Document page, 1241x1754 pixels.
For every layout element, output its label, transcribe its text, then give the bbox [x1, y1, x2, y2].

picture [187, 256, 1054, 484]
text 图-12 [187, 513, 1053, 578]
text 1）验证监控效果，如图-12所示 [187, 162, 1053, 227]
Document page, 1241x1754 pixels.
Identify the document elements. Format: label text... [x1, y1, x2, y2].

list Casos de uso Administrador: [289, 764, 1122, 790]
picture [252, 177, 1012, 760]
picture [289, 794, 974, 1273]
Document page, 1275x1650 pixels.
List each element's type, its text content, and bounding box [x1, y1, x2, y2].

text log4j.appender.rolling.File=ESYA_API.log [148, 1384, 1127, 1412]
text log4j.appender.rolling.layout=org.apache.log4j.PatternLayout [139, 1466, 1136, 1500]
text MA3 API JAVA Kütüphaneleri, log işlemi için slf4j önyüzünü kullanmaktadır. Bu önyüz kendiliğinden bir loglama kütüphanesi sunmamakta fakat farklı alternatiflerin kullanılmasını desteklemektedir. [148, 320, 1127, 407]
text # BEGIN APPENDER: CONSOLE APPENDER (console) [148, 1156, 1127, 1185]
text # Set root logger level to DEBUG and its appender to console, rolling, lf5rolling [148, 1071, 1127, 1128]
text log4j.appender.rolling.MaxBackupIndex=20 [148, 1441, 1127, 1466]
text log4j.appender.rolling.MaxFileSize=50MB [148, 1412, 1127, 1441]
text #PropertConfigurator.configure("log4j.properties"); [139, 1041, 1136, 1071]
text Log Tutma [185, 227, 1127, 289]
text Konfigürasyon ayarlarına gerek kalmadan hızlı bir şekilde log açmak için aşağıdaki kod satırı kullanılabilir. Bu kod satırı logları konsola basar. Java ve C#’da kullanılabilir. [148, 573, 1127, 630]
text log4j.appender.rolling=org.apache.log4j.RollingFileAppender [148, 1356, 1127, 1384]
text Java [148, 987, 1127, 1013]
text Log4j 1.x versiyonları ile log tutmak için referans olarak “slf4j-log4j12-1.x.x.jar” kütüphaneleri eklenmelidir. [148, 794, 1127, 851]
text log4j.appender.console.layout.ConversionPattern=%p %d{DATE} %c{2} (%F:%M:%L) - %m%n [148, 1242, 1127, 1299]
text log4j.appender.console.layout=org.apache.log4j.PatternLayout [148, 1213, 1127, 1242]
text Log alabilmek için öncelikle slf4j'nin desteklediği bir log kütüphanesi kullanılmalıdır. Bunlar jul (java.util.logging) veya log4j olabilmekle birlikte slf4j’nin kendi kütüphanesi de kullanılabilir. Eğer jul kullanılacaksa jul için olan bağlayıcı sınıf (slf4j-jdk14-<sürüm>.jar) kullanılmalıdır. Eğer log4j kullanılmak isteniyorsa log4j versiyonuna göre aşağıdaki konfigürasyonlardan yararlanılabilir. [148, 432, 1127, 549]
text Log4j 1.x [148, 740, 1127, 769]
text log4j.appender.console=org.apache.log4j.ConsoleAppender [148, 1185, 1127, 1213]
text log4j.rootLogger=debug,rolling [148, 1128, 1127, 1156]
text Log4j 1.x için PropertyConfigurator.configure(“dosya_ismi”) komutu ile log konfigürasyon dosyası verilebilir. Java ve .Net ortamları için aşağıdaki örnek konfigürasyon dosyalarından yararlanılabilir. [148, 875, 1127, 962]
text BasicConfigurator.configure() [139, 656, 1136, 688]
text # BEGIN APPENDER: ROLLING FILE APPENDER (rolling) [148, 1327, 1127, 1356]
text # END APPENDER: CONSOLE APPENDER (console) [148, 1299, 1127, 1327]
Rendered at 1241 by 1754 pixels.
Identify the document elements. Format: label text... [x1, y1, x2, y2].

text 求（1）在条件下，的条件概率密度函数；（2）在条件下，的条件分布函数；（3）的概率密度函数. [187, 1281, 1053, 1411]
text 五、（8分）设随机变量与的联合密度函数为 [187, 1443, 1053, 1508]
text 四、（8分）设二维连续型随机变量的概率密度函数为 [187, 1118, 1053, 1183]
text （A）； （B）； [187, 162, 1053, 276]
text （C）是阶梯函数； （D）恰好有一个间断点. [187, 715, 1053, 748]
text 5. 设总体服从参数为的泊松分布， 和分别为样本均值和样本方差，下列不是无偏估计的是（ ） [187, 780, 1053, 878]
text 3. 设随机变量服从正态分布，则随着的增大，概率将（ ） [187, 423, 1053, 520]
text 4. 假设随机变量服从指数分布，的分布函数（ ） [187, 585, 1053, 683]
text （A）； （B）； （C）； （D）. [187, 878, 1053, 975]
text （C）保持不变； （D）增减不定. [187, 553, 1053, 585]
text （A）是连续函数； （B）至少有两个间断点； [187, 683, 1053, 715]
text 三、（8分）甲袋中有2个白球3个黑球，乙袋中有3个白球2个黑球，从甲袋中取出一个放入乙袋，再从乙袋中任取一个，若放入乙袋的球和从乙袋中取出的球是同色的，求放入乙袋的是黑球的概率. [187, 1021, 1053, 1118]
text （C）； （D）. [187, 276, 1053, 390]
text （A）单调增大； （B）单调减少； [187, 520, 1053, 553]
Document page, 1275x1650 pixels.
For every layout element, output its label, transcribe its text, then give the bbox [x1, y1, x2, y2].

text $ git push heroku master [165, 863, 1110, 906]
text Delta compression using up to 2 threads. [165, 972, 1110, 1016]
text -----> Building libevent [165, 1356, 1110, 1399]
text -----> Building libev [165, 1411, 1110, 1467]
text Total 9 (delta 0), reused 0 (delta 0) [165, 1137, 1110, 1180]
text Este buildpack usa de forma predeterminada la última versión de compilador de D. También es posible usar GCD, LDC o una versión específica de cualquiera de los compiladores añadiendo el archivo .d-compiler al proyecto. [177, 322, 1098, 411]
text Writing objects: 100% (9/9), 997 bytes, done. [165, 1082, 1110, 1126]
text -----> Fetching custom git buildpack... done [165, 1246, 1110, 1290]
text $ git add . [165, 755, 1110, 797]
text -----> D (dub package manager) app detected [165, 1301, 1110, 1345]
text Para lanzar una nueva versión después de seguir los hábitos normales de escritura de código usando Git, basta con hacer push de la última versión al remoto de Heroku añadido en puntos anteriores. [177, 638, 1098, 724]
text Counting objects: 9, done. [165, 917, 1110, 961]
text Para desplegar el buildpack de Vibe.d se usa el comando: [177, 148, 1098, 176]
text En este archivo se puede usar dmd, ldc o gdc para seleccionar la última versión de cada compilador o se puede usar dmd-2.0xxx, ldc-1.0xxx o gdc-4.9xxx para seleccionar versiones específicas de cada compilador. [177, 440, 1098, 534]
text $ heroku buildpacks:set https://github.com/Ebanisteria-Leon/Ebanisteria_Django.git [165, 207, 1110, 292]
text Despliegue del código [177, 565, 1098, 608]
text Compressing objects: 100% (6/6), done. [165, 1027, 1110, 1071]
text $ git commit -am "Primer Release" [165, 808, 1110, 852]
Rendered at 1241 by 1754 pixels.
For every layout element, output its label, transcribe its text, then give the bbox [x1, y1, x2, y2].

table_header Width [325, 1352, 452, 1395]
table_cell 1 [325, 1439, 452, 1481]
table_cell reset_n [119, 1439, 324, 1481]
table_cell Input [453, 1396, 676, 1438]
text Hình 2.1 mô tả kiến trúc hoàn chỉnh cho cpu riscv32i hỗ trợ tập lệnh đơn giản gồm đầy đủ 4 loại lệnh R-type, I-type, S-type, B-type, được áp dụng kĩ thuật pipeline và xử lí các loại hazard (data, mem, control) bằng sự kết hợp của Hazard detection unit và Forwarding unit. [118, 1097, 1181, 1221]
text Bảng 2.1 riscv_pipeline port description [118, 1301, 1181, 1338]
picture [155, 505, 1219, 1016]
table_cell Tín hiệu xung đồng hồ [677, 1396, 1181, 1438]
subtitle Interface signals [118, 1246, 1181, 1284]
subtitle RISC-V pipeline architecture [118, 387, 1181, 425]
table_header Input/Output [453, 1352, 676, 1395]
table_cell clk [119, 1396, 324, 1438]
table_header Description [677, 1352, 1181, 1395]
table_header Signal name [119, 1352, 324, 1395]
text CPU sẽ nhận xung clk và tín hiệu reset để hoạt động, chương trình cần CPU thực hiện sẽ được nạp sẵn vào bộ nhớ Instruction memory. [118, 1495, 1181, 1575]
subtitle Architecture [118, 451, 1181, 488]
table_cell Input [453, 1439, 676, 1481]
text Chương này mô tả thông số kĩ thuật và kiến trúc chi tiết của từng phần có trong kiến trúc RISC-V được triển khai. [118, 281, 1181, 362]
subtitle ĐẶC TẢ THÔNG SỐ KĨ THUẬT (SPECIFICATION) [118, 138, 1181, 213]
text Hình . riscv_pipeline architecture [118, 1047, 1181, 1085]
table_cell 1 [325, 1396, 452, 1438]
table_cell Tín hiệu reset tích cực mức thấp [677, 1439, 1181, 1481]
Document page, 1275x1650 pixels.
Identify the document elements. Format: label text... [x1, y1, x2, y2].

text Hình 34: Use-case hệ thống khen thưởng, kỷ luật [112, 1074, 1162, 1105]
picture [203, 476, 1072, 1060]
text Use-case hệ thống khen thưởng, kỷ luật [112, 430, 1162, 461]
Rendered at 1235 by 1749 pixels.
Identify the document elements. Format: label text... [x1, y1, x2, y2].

* * *

Find the lines of the listing above that hold "yararlanılabilir". Please copy them.

Response box »
text Log alabilmek için öncelikle slf4j'nin desteklediği bir log kütüphanesi kullanılmalıdır. Bunlar jul (java.util.logging) veya log4j olabilmekle birlikte slf4j’nin kendi kütüphanesi de kullanılabilir. Eğer jul kullanılacaksa jul için olan bağlayıcı sınıf (slf4j-jdk14-<sürüm>.jar) kullanılmalıdır. Eğer log4j kullanılmak isteniyorsa log4j versiyonuna göre aşağıdaki konfigürasyonlardan yararlanılabilir. [148, 432, 1127, 549]
text Log4j 1.x için PropertyConfigurator.configure(“dosya_ismi”) komutu ile log konfigürasyon dosyası verilebilir. Java ve .Net ortamları için aşağıdaki örnek konfigürasyon dosyalarından yararlanılabilir. [148, 875, 1127, 962]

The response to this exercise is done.